Zimbabwean President Robert Mugabe, who turned 93 this week, celebrates his birthday on Saturday with a lavish party attended by thousands of loyalists outside the second city of Bulawayo.
The ruling ZANU-PF party is hosting the event for Mugabe, who has held power since 1980 during a reign marked by repression of dissent, vote-rigging and the country’s economic collapse.
Now the world’s oldest national leader, his actual birthday on Tuesday has been celebrated in a week-long extravaganza with state media filled with tributes and praise.
The annual party — reported to cost up to $1 million (0.9 million euros) — includes a multi-course feast and vast birthday cakes, angering many Zimbabweans as the country endures severe food shortages.
Holding the event at a school in Matobo has also riled locals as it is close to where many victims of Mugabe’s deadly crackdown on dissidents in the early 1980s are thought to be buried.
At least 20,000 people are believed to have been killed in the massacres by North Korean-trained Zimbabwean troops, according to rights groups.
“This should not be a place for celebration,” Mbuso Fuzwayo, spokesman for the Bulawayo-based campaign group Ibhetshu Likazulu, told AFP.

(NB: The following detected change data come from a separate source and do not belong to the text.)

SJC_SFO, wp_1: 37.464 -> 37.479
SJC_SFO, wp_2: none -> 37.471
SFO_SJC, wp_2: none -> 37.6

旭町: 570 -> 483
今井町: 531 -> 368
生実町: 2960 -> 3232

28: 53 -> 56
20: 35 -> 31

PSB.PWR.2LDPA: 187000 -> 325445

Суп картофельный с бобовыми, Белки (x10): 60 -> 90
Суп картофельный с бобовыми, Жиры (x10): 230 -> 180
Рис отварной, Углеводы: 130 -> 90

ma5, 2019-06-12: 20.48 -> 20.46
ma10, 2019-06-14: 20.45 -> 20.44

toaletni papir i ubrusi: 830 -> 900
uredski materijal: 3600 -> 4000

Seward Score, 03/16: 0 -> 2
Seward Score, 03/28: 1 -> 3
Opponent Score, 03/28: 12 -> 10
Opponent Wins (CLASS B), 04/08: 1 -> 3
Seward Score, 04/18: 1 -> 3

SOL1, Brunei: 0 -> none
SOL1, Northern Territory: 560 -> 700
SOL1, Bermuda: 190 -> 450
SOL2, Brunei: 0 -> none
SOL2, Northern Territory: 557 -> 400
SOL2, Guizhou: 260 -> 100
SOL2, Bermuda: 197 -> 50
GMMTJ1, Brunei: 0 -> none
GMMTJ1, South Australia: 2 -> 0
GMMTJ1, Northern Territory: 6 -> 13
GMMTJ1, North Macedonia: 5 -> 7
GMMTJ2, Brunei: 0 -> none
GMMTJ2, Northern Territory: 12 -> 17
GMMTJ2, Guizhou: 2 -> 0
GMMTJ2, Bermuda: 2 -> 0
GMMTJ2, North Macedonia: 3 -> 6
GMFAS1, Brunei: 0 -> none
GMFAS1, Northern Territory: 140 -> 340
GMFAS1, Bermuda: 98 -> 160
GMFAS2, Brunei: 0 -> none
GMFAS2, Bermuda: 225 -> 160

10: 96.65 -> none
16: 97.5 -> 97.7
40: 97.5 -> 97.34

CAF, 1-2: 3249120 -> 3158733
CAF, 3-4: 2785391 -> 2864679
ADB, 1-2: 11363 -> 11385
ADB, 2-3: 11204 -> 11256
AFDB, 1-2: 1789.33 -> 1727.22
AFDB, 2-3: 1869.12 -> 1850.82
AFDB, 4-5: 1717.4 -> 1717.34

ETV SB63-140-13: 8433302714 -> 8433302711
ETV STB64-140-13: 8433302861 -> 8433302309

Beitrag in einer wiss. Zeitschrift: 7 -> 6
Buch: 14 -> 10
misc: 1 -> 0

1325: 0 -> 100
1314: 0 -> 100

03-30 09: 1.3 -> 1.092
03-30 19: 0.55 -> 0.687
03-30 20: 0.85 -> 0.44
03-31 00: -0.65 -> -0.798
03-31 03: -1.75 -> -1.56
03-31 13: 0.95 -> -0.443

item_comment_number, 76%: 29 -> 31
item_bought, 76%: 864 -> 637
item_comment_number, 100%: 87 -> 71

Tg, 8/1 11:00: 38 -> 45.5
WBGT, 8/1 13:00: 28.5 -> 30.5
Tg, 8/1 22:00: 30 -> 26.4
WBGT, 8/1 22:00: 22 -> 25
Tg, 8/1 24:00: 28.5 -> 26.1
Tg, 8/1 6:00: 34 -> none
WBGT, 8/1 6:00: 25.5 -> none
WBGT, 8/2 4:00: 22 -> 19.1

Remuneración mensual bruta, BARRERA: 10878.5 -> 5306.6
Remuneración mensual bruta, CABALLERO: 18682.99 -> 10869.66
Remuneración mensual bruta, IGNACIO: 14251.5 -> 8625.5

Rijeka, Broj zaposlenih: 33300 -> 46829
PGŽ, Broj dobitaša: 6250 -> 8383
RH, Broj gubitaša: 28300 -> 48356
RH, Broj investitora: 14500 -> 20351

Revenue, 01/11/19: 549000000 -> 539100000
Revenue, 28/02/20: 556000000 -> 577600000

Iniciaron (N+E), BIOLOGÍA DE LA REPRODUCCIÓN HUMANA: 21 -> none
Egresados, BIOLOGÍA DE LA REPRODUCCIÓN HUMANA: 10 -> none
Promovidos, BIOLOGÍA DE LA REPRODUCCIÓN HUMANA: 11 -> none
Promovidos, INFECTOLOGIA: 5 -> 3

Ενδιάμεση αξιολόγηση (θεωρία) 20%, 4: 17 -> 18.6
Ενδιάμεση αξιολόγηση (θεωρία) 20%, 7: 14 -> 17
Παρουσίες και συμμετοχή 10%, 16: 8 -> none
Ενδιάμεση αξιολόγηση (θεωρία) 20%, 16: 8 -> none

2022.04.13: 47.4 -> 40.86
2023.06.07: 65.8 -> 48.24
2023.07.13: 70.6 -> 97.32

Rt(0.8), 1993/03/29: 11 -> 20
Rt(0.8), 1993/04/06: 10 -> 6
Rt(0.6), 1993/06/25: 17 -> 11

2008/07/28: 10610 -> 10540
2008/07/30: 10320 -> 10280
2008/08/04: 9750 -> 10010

“The whole area is a crime scene where the bones of victims of the massacres are buried.”
Mugabe gave a faltering television interview this week, vowing to remain in power despite growing signs of frailty.
During the pre-recorded birthday broadcast, Mugabe paused at length between sentences and spoke with his eyes barely open.
“The call to step down must come from my party,” he said.
“If I feel that I can’t do it any more, I will say so to my party so that they relieve me. But for now, I think I can’t say so.”
The state-owned Herald newspaper on Tuesday published a 24-page supplement of congratulatory messages from government departments and regime loyalists.
Local ZANU-PF party activist Sibongile Ndiweni described hosting of the party as “a blessing”.
“It’s an honour and privilege to have such a luminary icon celebrating with us,” he said.
“President Mugabe is a national president who has the right to have an event wherever he feels like.”
ZANU-PF has endorsed Mugabe as its candidate for general elections next year, and he remains widely respected as a liberation hero by other African leaders.
He has avoided naming a successor, but his wife, Grace, 51, is seen as a possible candidate along with vice-president Emmerson Mnangagwa.
Born on February 21, 1924, Mugabe trained as a teacher and taught in what was then Rhodesia and Ghana before returning home to join the guerrilla war against white-minority rule.
He became prime minister on Zimbabwe’s independence from Britain in 1980 and then president in 1987.
All schools around Bulawayo were closed on Thursday and Friday.
“Our children were told their classrooms have been turned into boarding facilities, and they are being frogmarched to join the birthday party,” local poet and opposition activist Desire Moyo told AFP.